Jean-Luc Crucke (MR). – Les nouvelles ne sont pas réjouissantes. Comment pourraient-elles l’être ? Vous avez rappelé à juste titre la composition de cette société anonyme. En termes de droit commercial mais aussi de responsabilités, cette constitution a son importance. Malgré les déficits répétitifs, la cellule économique des tribunaux de commerce n’a pas réagi. Un déficit moindre aurait pourtant pu provoquer une intervention et un relais vers le Parquet. Je suis favorable à l’audit interne. Nous aurions peut-être dû externaliser ce service. Je ne souhaite pas contribuer à cette polémique. Vous dites que votre concertation avec M. Hamaide, exdirecteur des cabinets de M. Daerden, a débouché sur deux rapports positifs .

André Antoine, vice-président et ministre du Budget, des Finances et des Sports. – M. Hamaide était le chef de cabinet adjoint de M. Eerdekens.

Jean-Luc Crucke (MR). – Il n’en reste pas moins proche de la famille socialiste. Je ne comprends pas qu’une personne investie de tant de responsabilités ait pu vous rassurer et vous rendre un rapport positif. M. Rothschild a bien expliqué que cette structure n’est pas si complexe. La compréhension de la situation ne nécessitait pas une grande connaissance du droit. Je ne veux pas vous provoquer mais sachez que je ne fermerai pas les yeux. Je ne me contenterai pas d’une explication approximative. Chacun doit prendre ses responsabilités. On n’occupe pas de telles fonctions dans l’administration lorsqu’on est incapable de les assumer. Vous nous devez une explication quand vous disposerez de tous les éléments. Je souhaite que le gouvernement se penche sérieusement sur ce dossier et évalue les responsabilités, volontaires ou involontaires, de ceux qui ont aiguillé erronément la Communauté française.

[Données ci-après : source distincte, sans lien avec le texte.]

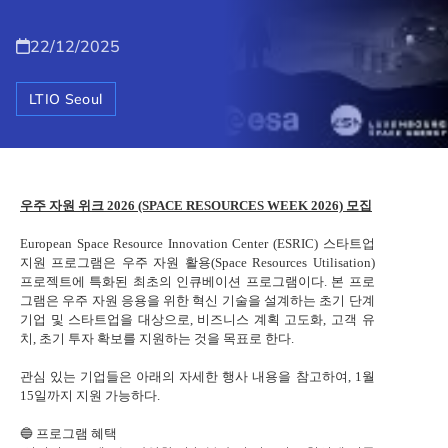
22/12/2025
LTIO Seoul
우주 자원 위크
2026 (SPACE RESOURCES WEEK 2026) 모집
European Space Resource Innovation Center (ESRIC) 스타트업
지원 프로그램은 우주 자원 활용(Space Resources Utilisation)
프로젝트에 특화된 최초의 인큐베이션 프로그램이다. 본 프로
그램은 우주 자원 응용을 위한 혁신 기술을 설계하는 초기 단계
기업 및 스타트업을 대상으로, 비즈니스 계획 고도화, 고객 유
치, 초기 투자 확보를 지원하는 것을 목표로 한다.
관심 있는 기업들은 아래의 자세한 행사 내용을 참고하여, 1월
15일까지 지원 가능하다.
🔵
프로그램 혜택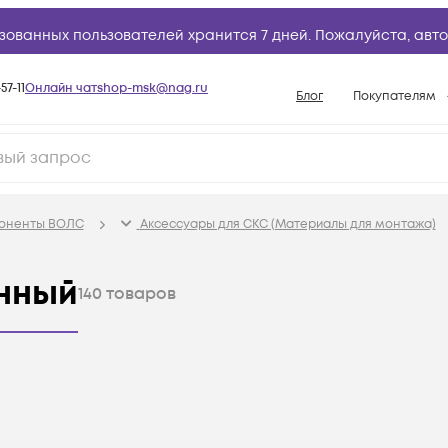
зованных пользователей хранится 7 дней. Пожалуйста,
авто
57-11
Онлайн чат
shop-msk@nag.ru
Блог
Покупателям
Способы опла
Документы
Политика рабо
поненты ВОЛС
Аксессуары для СКС (Материалы для монтажа)
Условия доста
Гарантийное о
нный
140
товаров
Возврат товар
Вопросы и отв
База знаний
Конфигуратор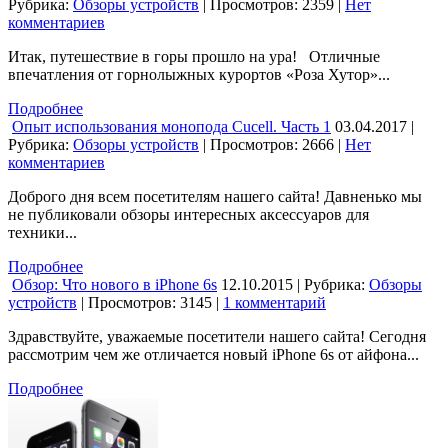
Рубрика:
Обзоры устройств
| Просмотров: 2359
|
Нет
комментариев
Итак, путешествие в горы прошло на ура! Отличные
впечатления от горнолыжных курортов «Роза Хутор»...
Подробнее
Опыт использования монопода Cucell. Часть 1
03.04.2017 |
Рубрика:
Обзоры устройств
| Просмотров: 2666
|
Нет
комментариев
Доброго дня всем посетителям нашего сайта! Давненько мы
не публиковали обзоры интересных аксессуаров для
техники...
Подробнее
Обзор: Что нового в iPhone 6s
12.10.2015 | Рубрика:
Обзоры
устройств
| Просмотров: 3145
|
1 комментарий
Здравствуйте, уважаемые посетители нашего сайта! Сегодня
рассмотрим чем же отличается новый iPhone 6s от айфона...
Подробнее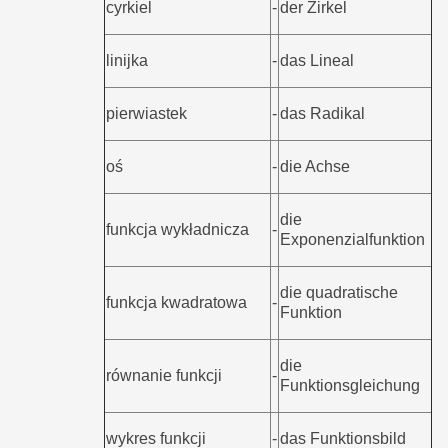
cyrkiel
-
der Zirkel
linijka
-
das Lineal
pierwiastek
-
das Radikal
oś
-
die Achse
die
funkcja wykładnicza
-
Exponenzialfunktion
die quadratische
funkcja kwadratowa
-
Funktion
die
równanie funkcji
-
Funktionsgleichung
wykres funkcji
-
das Funktionsbild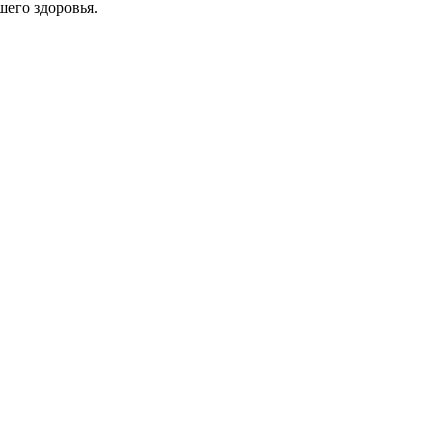
шего здоровья.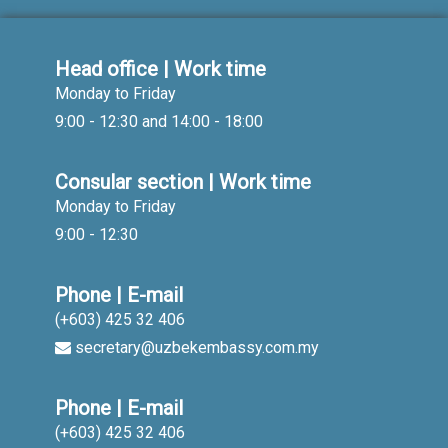
Head office | Work time
Monday to Friday
9:00 - 12:30 and 14:00 - 18:00
Consular section | Work time
Monday to Friday
9:00 - 12:30
Phone | E-mail
(+603) 425 32 406
secretary@uzbekembassy.com.my
Phone | E-mail
(+603) 425 32 406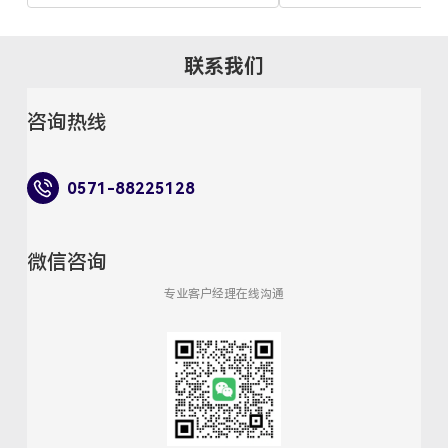
无人机、叶片或缩比
过压力、力矩、烟流、
平等手段，判断气流
阻力是否降低、升力
联系我们
但今天，风洞正在承
来越重要的任务：听
很多产品的竞争力，
咨询热线
决于“跑得快不快”“
低”，还取决于“安不
能源汽车在高速巡航
0571-88225128
噪声变弱，风噪反而
员感知；无人机和 eVT
降低旋翼噪声，才能
市和低空应用场景；
微信咨询
通风设备、航空部件
声法规、用户体验和
专业客户经理在线沟通
多重要求。 于是，风
出现了一个新的核心
到底从哪里来？ 风洞
要大阵列声学能力 单
可以测量声压级，却
“噪声源在哪里”。对
而言，噪声往往来自
置，例如汽车 A 柱、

le président. – La parole est à M. Noiret.

Christian Noiret (ECOLO). – Même si l’audit est en cours, pourriez-vous nous indiquer approximativement le moment où nous pourrons revenir sur ce dossier en commission ?

André Antoine, vice-président et ministre du Budget, des Finances et des Sports. – Sur le volet administratif, je pourrais être prêt dans un mois. Cependant, ce genre de dossier est traité en réunion inter-cabinet. Je voudrais en effet y ajouter des recommandations et des conclusions. Aussi je ne pourrai revenir devant vous avant que le gouvernement n’ait délibéré sur l’ensemble du dossier. Il souhaite trouver la solution la plus heureuse possible.

Jean-Luc Crucke (MR). – Je comprends la difficulté à laquelle vous êtes confronté. Le parlement souhaite trouver une solution mais il souhaite aussi que les responsabilités soient assumées, sinon ce serait trop facile.

le président. – L’incident est clos.